5000 words detailed solution jump table implementation (challenge the most detailed Chinese network)

Recently, I have been studying the storage architecture of the company’s business. The existing storage uses Redis and LevelDB to do data landing through the middleware written by myself. So write business and data recovery a little trouble, thinking about optimization, to study redis and LevelDB source code. I found that the data structure of the hop table is very interesting, with good performance and relatively simple implementation, so I wanted to use go to achieve a hop table, and through this hop table to achieve a zset function similar to Redis. I’ll go through all the implementation details in as much detail as possible. Looking at this article, first familiarize yourself with related knowledge of linked lists, such as the insertion and deletion of linked lists.
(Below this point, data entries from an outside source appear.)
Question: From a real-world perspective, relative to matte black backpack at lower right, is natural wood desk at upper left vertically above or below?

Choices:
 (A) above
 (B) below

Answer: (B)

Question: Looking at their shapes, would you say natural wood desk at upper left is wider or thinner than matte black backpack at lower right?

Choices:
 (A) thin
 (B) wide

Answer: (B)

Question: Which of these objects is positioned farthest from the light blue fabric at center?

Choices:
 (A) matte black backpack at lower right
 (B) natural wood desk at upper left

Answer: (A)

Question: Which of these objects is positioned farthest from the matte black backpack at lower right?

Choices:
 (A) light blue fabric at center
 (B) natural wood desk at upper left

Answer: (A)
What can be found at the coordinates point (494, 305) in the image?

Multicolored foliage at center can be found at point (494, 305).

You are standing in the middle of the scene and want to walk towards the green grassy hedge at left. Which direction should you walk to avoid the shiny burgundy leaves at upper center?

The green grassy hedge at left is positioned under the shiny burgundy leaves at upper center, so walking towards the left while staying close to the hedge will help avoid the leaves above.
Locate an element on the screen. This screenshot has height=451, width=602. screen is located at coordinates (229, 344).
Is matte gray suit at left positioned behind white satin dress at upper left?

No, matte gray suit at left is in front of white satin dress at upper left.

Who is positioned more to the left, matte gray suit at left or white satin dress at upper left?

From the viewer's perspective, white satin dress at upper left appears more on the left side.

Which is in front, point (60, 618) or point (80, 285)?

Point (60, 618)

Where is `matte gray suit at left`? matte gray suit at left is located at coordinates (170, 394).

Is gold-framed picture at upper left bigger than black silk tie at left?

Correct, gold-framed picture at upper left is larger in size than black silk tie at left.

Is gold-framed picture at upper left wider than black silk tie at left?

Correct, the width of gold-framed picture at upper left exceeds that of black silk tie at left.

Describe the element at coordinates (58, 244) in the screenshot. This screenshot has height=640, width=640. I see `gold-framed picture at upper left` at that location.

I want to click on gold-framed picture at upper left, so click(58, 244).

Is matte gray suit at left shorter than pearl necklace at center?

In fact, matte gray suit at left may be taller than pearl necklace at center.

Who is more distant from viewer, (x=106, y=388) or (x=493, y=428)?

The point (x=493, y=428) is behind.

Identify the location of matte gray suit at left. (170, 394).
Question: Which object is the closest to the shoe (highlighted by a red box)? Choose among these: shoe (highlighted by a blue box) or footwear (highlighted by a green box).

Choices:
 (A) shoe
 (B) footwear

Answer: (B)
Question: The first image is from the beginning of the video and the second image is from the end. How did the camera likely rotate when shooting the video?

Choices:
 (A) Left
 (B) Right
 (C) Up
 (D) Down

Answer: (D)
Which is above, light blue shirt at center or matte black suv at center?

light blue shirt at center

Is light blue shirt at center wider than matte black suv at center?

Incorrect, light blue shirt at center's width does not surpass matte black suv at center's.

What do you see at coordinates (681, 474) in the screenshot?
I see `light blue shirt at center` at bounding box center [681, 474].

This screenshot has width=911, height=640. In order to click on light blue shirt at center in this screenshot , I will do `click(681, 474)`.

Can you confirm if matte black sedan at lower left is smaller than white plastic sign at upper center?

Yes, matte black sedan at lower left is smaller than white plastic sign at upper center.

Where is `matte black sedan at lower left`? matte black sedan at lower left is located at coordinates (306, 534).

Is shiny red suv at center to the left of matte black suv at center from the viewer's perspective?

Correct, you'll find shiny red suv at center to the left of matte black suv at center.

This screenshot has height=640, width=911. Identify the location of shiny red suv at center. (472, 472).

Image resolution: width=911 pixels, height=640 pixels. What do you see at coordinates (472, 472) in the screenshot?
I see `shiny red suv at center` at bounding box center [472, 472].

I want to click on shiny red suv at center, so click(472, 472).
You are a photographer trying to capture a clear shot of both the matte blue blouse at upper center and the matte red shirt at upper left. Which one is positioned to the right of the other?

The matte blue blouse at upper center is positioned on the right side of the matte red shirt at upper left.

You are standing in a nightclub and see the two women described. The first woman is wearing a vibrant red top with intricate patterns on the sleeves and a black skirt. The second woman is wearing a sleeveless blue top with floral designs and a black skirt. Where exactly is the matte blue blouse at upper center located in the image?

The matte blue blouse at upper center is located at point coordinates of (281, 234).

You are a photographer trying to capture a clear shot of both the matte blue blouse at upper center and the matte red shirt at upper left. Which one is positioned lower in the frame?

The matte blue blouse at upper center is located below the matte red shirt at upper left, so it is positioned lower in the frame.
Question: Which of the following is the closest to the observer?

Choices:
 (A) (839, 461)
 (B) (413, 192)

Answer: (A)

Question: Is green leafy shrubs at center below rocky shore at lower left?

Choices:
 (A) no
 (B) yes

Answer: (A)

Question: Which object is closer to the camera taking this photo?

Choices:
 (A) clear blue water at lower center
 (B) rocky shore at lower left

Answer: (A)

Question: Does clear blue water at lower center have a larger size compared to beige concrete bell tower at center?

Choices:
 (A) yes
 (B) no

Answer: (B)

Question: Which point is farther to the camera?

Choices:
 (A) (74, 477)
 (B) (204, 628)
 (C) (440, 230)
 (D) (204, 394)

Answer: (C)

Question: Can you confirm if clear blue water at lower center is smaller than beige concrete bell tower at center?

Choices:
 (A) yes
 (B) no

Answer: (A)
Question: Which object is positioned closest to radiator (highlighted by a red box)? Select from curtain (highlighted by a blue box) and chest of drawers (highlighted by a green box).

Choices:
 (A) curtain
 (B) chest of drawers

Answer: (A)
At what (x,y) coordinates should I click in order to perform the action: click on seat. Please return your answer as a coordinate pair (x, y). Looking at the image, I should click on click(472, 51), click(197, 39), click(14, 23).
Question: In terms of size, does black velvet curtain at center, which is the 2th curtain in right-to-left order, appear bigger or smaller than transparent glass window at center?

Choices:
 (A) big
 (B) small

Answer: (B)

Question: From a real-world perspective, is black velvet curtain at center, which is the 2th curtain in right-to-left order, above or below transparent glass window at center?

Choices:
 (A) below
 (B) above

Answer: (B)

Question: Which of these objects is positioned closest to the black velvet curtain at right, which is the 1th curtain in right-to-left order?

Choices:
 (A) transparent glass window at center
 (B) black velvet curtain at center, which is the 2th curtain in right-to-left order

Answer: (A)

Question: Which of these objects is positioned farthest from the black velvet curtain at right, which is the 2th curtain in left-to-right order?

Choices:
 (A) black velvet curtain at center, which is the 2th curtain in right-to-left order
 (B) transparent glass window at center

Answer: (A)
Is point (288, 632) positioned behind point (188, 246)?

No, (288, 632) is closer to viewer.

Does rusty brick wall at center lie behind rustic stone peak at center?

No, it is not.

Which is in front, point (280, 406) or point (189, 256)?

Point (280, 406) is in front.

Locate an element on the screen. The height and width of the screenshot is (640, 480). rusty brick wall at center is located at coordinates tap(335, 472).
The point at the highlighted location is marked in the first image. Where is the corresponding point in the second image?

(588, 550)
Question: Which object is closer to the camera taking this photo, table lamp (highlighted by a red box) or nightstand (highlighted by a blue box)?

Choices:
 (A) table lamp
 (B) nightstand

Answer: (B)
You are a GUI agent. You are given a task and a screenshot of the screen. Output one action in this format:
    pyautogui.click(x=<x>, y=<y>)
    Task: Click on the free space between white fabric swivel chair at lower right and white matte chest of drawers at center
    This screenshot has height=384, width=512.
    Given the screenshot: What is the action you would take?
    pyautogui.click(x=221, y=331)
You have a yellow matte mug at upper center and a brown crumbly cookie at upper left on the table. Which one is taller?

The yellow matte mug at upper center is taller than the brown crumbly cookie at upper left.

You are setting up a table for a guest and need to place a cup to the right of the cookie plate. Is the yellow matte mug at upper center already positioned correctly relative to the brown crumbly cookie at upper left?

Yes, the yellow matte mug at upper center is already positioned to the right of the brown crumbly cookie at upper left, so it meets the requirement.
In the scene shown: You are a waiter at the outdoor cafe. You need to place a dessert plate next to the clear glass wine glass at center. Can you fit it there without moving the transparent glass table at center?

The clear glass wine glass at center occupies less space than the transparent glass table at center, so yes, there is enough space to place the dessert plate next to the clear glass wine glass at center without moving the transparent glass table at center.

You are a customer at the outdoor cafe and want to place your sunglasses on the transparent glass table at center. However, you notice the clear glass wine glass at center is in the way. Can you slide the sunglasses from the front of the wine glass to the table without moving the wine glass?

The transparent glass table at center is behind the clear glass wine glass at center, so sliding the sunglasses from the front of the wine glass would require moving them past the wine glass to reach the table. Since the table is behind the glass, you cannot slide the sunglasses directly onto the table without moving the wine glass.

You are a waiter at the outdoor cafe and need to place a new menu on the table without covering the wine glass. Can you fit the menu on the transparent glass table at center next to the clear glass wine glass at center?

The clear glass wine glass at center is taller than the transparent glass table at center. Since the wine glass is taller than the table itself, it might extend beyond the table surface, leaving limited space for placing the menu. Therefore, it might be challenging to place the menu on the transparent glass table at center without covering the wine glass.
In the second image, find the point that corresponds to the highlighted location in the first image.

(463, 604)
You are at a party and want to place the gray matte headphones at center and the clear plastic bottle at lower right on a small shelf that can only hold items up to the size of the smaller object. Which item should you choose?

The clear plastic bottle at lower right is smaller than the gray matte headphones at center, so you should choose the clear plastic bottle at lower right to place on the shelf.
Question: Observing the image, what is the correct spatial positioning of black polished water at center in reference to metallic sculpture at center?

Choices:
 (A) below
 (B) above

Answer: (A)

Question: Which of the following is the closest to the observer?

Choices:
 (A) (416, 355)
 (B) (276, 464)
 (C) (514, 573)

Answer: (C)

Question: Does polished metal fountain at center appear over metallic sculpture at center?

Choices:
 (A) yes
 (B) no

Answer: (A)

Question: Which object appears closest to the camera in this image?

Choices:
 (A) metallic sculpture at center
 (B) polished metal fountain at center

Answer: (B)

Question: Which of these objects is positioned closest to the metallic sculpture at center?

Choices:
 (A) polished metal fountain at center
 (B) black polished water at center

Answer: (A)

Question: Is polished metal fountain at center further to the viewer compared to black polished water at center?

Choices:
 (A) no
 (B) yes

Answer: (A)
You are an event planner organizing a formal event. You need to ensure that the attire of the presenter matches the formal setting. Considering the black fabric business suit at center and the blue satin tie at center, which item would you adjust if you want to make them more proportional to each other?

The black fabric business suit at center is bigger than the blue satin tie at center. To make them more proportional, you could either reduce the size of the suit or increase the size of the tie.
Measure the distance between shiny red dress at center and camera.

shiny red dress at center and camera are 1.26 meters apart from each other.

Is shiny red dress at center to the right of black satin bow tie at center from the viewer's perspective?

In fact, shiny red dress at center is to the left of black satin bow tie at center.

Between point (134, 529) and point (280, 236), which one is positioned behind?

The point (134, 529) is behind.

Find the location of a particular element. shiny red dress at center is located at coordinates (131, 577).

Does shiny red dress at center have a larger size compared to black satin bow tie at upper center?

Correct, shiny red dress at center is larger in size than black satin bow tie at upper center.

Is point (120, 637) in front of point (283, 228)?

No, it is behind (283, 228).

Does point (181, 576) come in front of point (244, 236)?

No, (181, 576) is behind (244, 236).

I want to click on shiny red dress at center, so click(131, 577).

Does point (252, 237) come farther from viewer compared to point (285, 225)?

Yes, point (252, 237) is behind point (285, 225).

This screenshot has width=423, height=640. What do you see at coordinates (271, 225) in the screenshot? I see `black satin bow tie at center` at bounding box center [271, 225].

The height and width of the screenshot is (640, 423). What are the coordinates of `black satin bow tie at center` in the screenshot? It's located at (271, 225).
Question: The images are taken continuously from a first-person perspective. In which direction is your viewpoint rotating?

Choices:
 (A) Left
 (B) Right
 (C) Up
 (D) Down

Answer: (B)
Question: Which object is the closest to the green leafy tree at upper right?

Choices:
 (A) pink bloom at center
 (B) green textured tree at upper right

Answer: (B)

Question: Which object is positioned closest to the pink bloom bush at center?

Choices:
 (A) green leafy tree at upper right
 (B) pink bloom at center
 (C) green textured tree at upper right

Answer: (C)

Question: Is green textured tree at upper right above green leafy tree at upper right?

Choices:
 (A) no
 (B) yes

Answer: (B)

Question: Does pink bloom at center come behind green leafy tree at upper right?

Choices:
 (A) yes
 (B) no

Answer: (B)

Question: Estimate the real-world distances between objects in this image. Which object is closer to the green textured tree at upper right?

The grammar of GO is very simple, which is a little similar to THAT of C. Those who are basic in computer can quickly understand the grammar of GO.

The following points to introduce

What is a skip watch
Advantages and disadvantages of a skip table
The structure of a jumper
How to implement a skip table (add, delete, change, check)

What is a skip watch

The time of search, insert and delete operations is O(logn). The detailed definition of the hop table is very useful data structure, but it is not written in many books. I also did not write the hop table in my data structure textbook in university. Lead to a lot of people are not familiar with the jumper.

A skip list is essentially a linked list, and because linked lists have poor random lookup performance, O(N), lookup elements can only be traversed from the beginning node or the end node.

To find node 6 in this picture, you have to go a little bit to the right from node 1.

Can we use binary search in the linked list, of course it is possible, is to add index to the linked list, also known as a hop table

The image above is a simple hop chart (the various colors and numbers will be explained in more detail later). As can be seen from the figure, the skip list is on the basis of bidirectional linked list, with a multi-layer index to achieve.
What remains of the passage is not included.